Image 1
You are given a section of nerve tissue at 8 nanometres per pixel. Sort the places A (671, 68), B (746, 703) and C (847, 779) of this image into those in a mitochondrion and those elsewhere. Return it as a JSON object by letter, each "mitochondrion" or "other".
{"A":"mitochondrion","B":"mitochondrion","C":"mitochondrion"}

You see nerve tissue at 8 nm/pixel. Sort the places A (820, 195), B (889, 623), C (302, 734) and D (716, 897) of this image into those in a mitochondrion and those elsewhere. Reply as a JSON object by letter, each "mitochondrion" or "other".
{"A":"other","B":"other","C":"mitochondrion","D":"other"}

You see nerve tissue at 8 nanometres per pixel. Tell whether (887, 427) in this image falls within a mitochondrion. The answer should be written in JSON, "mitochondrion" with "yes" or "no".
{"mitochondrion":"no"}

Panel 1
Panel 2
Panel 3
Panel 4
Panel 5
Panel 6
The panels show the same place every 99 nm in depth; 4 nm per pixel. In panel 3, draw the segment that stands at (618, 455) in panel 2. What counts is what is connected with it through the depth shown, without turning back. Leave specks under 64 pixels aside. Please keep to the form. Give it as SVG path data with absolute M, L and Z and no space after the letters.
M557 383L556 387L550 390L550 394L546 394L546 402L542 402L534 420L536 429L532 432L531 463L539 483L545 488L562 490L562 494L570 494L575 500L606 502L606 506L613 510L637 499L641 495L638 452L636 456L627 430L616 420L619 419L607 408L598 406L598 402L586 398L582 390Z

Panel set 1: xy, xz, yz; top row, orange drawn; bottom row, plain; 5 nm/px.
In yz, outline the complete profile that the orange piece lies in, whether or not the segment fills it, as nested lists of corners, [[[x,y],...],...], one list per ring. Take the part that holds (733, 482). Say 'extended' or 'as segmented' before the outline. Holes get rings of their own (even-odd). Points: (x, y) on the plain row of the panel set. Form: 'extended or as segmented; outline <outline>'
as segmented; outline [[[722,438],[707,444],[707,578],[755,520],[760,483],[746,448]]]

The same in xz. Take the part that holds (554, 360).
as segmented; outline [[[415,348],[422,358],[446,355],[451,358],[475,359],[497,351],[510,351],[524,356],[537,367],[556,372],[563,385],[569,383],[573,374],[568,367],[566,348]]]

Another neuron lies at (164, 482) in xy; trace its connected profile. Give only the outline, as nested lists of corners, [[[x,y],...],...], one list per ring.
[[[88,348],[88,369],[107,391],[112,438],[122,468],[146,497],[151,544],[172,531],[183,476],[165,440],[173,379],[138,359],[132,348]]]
________________
**EXERCISE**
Retype all of the records above, word for word.

**WRITTEN REPLY**
Image 1
You are given a section of nerve tissue at 8 nanometres per pixel. Sort the places A (671, 68), B (746, 703) and C (847, 779) of this image into those in a mitochondrion and those elsewhere. Return it as a JSON object by letter, each "mitochondrion" or "other".
{"A":"mitochondrion","B":"mitochondrion","C":"mitochondrion"}

You see nerve tissue at 8 nm/pixel. Sort the places A (820, 195), B (889, 623), C (302, 734) and D (716, 897) of this image into those in a mitochondrion and those elsewhere. Reply as a JSON object by letter, each "mitochondrion" or "other".
{"A":"other","B":"other","C":"mitochondrion","D":"other"}

You see nerve tissue at 8 nanometres per pixel. Tell whether (887, 427) in this image falls within a mitochondrion. The answer should be written in JSON, "mitochondrion" with "yes" or "no".
{"mitochondrion":"no"}

Panel 1
Panel 2
Panel 3
Panel 4
Panel 5
Panel 6
The panels show the same place every 99 nm in depth; 4 nm per pixel. In panel 3, draw the segment that stands at (618, 455) in panel 2. What counts is what is connected with it through the depth shown, without turning back. Leave specks under 64 pixels aside. Please keep to the form. Give it as SVG path data with absolute M, L and Z and no space after the letters.
M557 383L556 387L550 390L550 394L546 394L546 402L542 402L534 420L536 429L532 432L531 463L539 483L545 488L562 490L562 494L570 494L575 500L606 502L606 506L613 510L637 499L641 495L638 452L636 456L627 430L616 420L619 419L607 408L598 406L598 402L586 398L582 390Z

Panel set 1: xy, xz, yz; top row, orange drawn; bottom row, plain; 5 nm/px.
In yz, outline the complete profile that the orange piece lies in, whether or not the segment fills it, as nested lists of corners, [[[x,y],...],...], one list per ring. Take the part that holds (733, 482). Say 'extended' or 'as segmented' before the outline. Holes get rings of their own (even-odd). Points: (x, y) on the plain row of the panel set. Form: 'extended or as segmented; outline <outline>'
as segmented; outline [[[722,438],[707,444],[707,578],[755,520],[760,483],[746,448]]]

The same in xz. Take the part that holds (554, 360).
as segmented; outline [[[415,348],[422,358],[446,355],[451,358],[475,359],[497,351],[510,351],[524,356],[537,367],[556,372],[563,385],[569,383],[573,374],[568,367],[566,348]]]

Another neuron lies at (164, 482) in xy; trace its connected profile. Give only the outline, as nested lists of corners, [[[x,y],...],...], one list per ring.
[[[88,348],[88,369],[107,391],[112,438],[122,468],[146,497],[151,544],[172,531],[183,476],[165,440],[173,379],[138,359],[132,348]]]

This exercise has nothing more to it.